DARMA (2015 – 2017) Study of the processing of aortic images by recognition of arterial cuts and statistical processing of the information contained. This development is at the origin of the work leading to the following DOREMI project.
DOREMI (since 2018) Based on previous developments, the implementation of a workflow allowing the identification, quantification and prediction of arterial alterations at different scales is developed. This includes the implementation from in vivo protocols, sample preparation methods, acquisitions on synchrotrons (DLS or SOLEIL) up to developments for image processing and interpretation.
DURABIN (since 2016) Development of a mesoscopic demonstrator of the extracellular matrix allowing the simulation of several hundreds of ECM macromolecules, based on the use of physical engines from video games in a virtual reality environment combining a set of programs. All these tasks are integrated into the UnityMol X software environment, supported by the laboratory of Dr. M. Baaden in Paris.

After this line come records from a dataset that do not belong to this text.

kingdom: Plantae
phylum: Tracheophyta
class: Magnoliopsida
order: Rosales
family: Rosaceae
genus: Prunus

A database of three-dimensional structures of matrix protein fragmentsdefined as primitives for mesoscopic simulation is under development. A PhD’ thesis is currently in progress to integrate elastic peptides and tropoelastin (monomer of elastin) in the database. Virtual reality support to control the environment is carried out and the integration of Deep Learning approaches to the analysis of long-duration simulations is underway.
LIMONADA (since 2017) Creation of a database dedicated to lipids and different types of membranes. LIMONADA is an open database that allows to choose, in a context of modeling and simulations, the nature of the lipids and to set up these simulations. Getting realistic biological membrane composition, the possibility to define the asymmetry of the leaflets and the future integration of physico-chemical and biophysical parameters are the important points of this database. The development of this database will be continued to integrate new lipids from lipidomics studies and to set up membrane systems specific to MEDyC studies. LIMONADA is accessible via limonada.univ-reims.fr and is the result of a collaboration with the teams of Dr. L. Lins from the University of Liège (Belgium) and Prof. C. Sarazin from the University of Amiens.
Umbrella Visualization (since 2016) Structural and dynamic characterization by dedicated visualization of the behavior of glycans and glycosaminoglycans of glycoproteins and proteoglycans and by analyzing the possible consequences of the “shadow” cast by the sugar on the protein surface. The whole is developed in the UnityMol X environment and will possibly be integrated in DURABIN.